YouTube changes the rules (again)

New regulations will crack down on offensive content. But for advertisers and content creators, is it worth the hassle?

For YouTube – that Google-owned, multi-billion-dollar-valued, virtually-monopolising video platform behemoth – it’s been a rough year.

I’m not expecting too many tears to be shed, obviously, but YouTube’s ubiquity means any large-scale change does demand our attention.

Such a change came this week in the form of new advertising and content review regulations.

Let’s take a look at what has happened.

Quick catch up

For anyone who has somehow missed it, YouTube has suffered a load of bad press recently – essentially due to its lack of content moderation.

Most recently, YouTube vlogger Logan Paul uploaded a film apparently featuring a suicide victim in a Japanese forest. The video was eventually taken down (after 6.5 million views) and YouTube has placed all future projects with the 22-year-old on hold.

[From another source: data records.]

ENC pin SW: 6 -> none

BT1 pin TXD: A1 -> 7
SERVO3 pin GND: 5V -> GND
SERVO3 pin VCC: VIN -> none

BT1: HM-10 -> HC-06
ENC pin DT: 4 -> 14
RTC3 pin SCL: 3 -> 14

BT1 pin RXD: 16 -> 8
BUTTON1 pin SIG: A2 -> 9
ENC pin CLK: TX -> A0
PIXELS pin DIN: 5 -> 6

But it was the latest in a string of controversies about unsuitable videos and offensive YouTube stars.

What has YouTube done?

Google has promised that by the end of March, all the most popular videos eligible for advertising will be fully reviewed to ensure they are suitable to be hosted on the site.

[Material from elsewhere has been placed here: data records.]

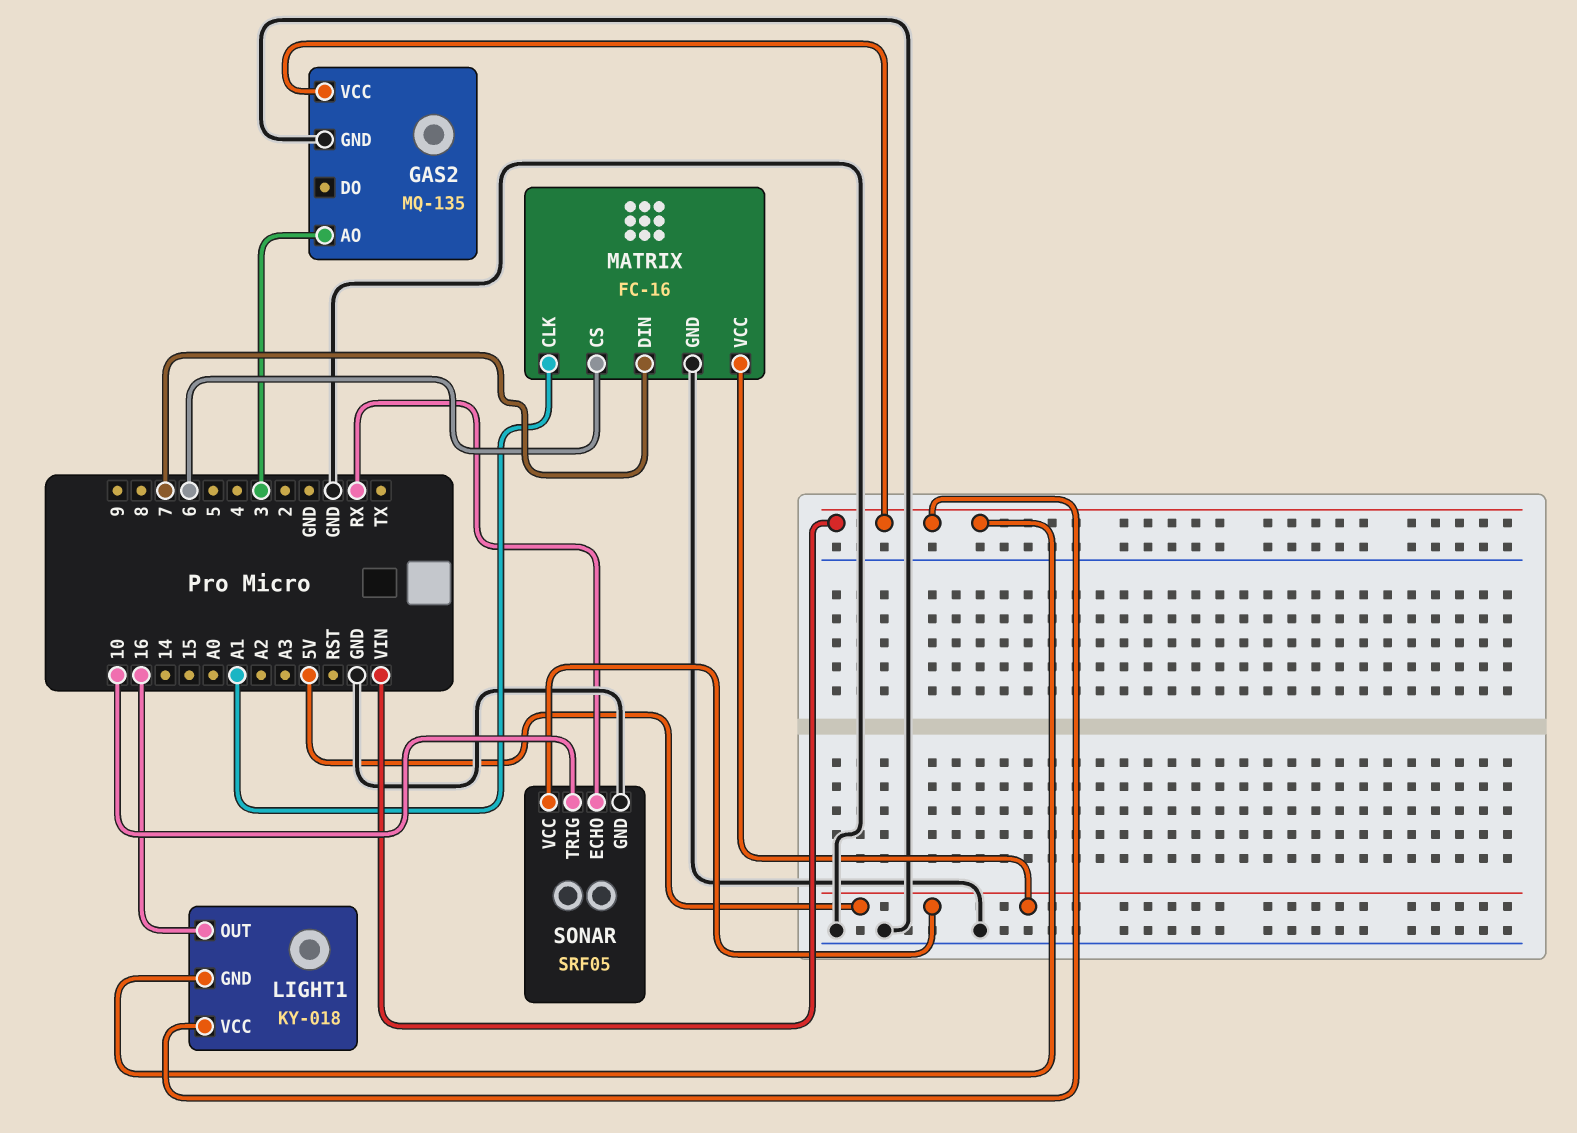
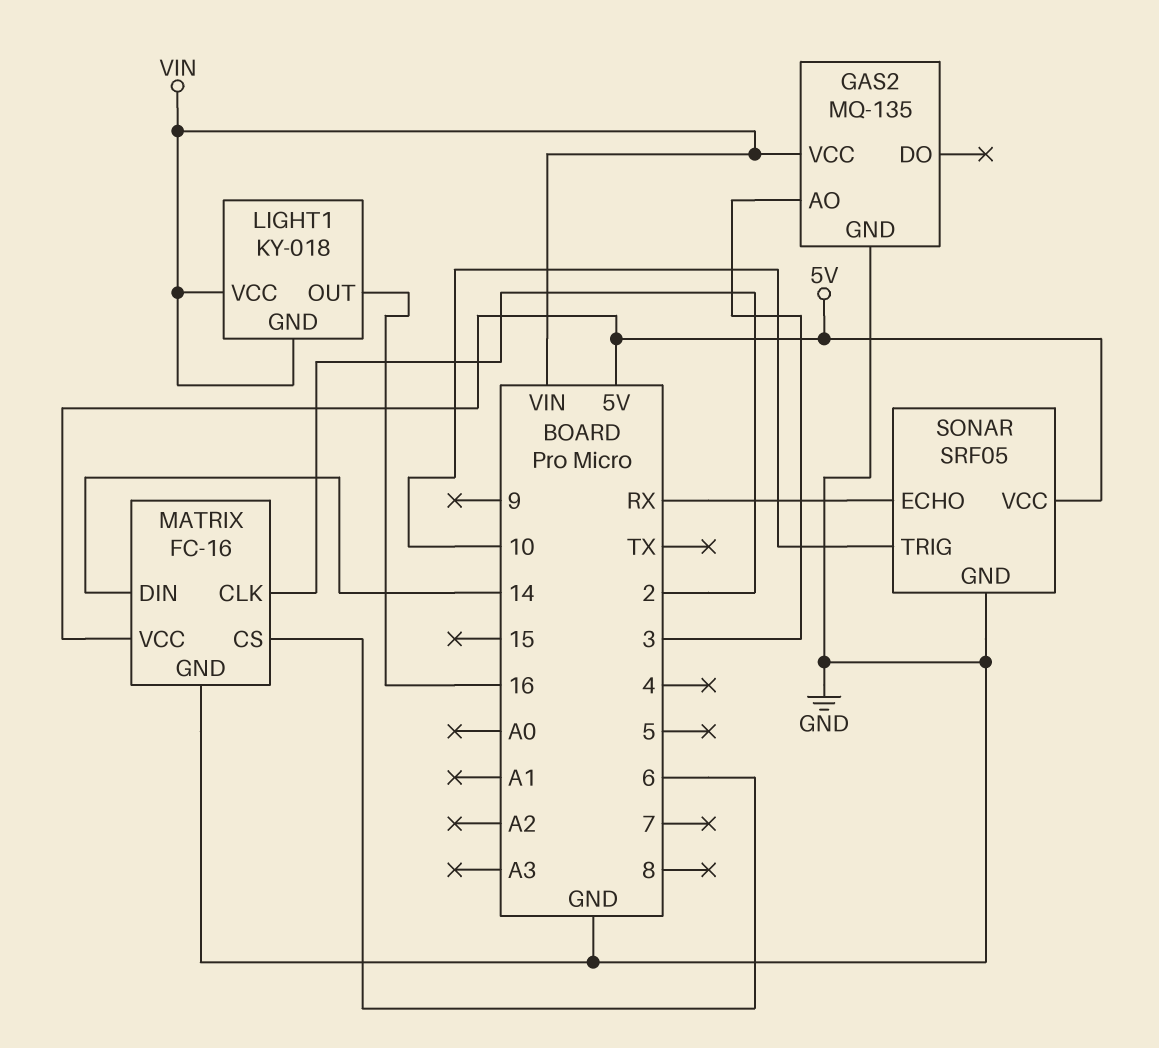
MATRIX pin CLK: A1 -> 2
MATRIX pin DIN: 7 -> 14

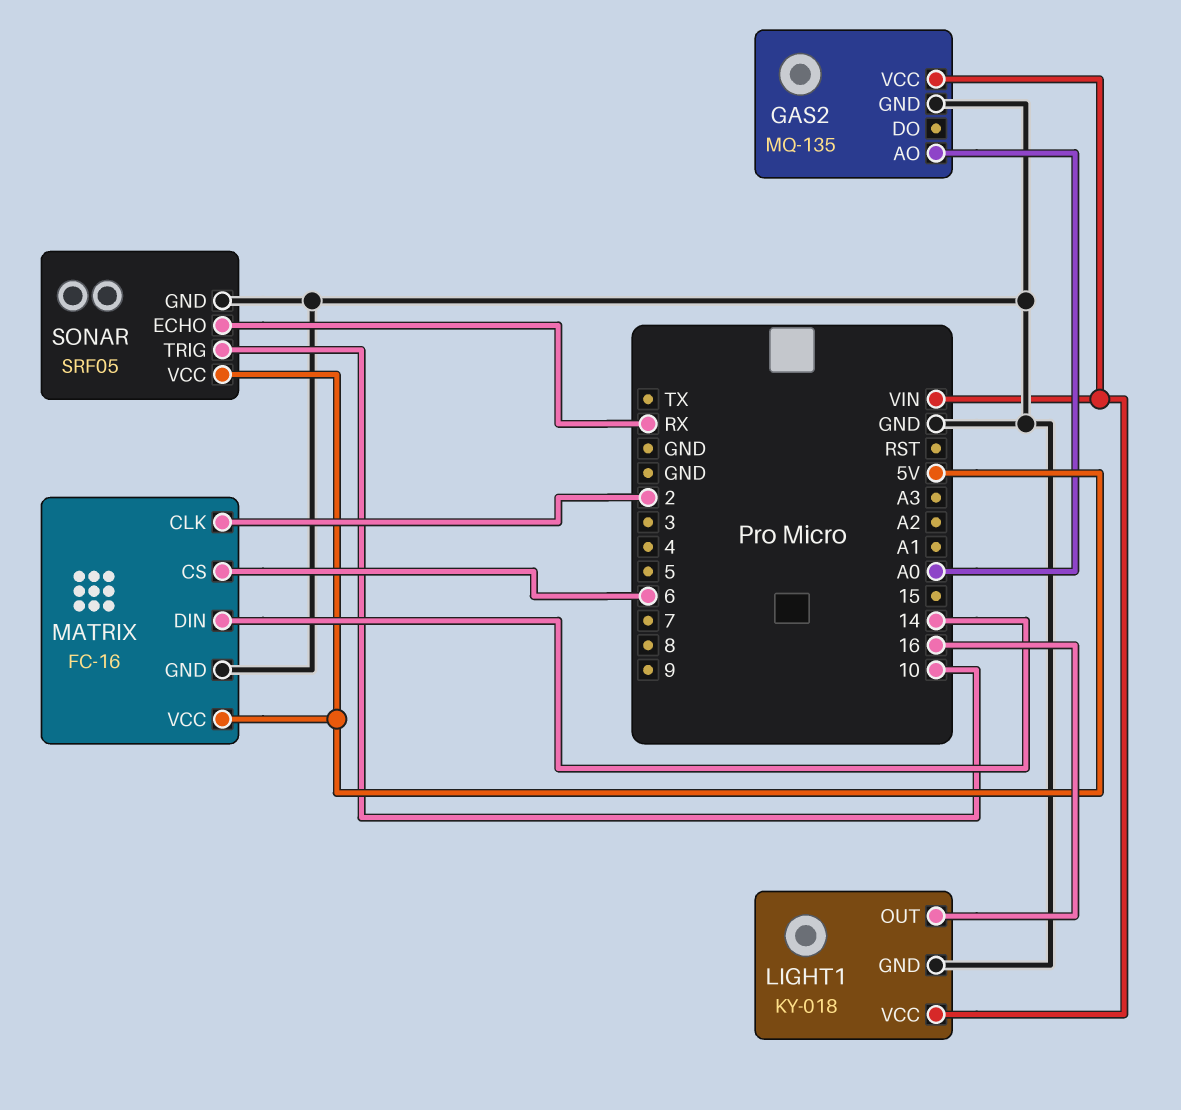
GAS2 pin AO: 3 -> A0
LIGHT1 pin GND: VIN -> GND

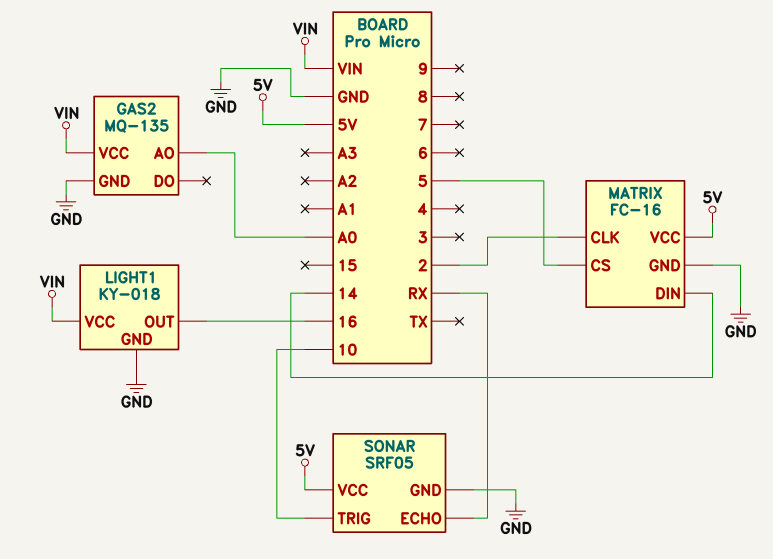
MATRIX pin CS: 6 -> 5

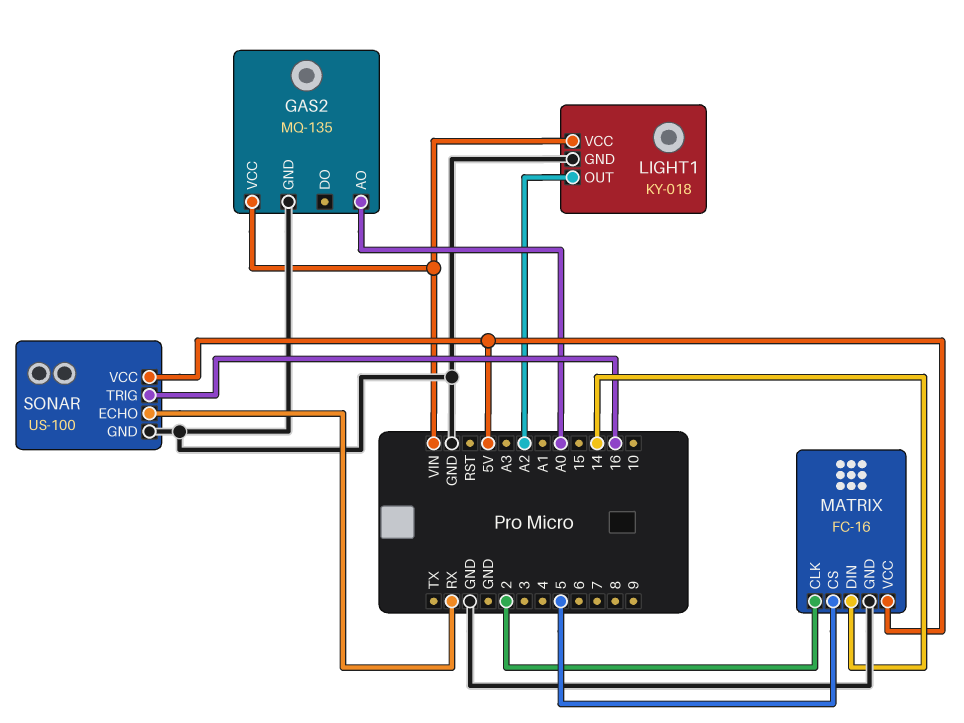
LIGHT1 pin OUT: 16 -> A2
SONAR: SRF05 -> US-100
SONAR pin TRIG: 10 -> 16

Also, new rules mean content creators on YouTube are now required to have 1,000 subscribers and 4,000 hours of video watched in the last year before they can monetise their content with ads. (It’s the second such measure YouTube has made in less than a year.)

The move, say YouTube execs, “will significantly improve our ability to identify creators who contribute positively to the community and help drive more ad revenue to them (and away from bad actors).”

Who is affected?

So before you can make any money, you need 1,000 subscribers. Sounds suspiciously like bigger brands and YouTube stars will fly straight through the barriers while new or smaller/niche content creators will be caught up in the red tape.

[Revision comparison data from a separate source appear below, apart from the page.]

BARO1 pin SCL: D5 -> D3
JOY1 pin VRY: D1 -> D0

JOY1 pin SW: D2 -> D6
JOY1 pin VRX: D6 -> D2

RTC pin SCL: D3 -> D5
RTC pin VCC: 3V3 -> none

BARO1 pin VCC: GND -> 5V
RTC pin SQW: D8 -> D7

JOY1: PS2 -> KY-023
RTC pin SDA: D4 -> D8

But away from that, for content marketers, should we be concerned about the move?

In reality, with a business hat on, probably not. Very few content marketers are pushing YouTube content with an eye to making a few quid in advertising money. Logan Paul may be worth millions thanks to his videos, but most content marketers are not really operating in the same stratosphere here.

Instead, consider the advertising situation. In advertising, as with marketers, reach isn’t everything. Numbers at all costs is no longer the name of the game. What brand would bother risking its name and advertising content appearing next to offensive, unsuitable and potentially illegal content?

A bit of (not so) common sense

As with so much of the internet (Twitter being an obvious example) we’re somewhere near breaking point. A solid, simple idea – a platform for easy video upload – has grown too much, too quickly, relatively unregulated.

There’s only one thing that will save it now: human intervention. In come the editors.

We’ll never reach a point where all video content on YouTube is monitored for suitability. And nor should we – it’s against the open principle of the internet and would essentially be censorship at the hands of… who exactly?

But some old fashioned human judgment is exactly what YouTube needs after seeing its wagon career off the rails in the last few months.

In the meantime, advertising budget spent on YouTube looks like dodgy territory. It can also mask lazy thinking. You know better than anyone where your audience is… so go talk to them. And not just in five-second chunks before being skipped at the start of a video someone is half-watching on the train.

Print remains a prestige format and one that people devote genuine time and energy into actively consuming. LinkedIn is undoubtedly the number one place for B2B communication. Trade shows still have huge significance for a broad range of industries.

Think more clearly about the type of company you want to keep with your brand and advertising communication.

To draw on some parlance from another prominent and unfiltered internet user, when it comes to YouTube, it’s time to drain the swamp. But actually, your brand might be better off simply taking a route around it.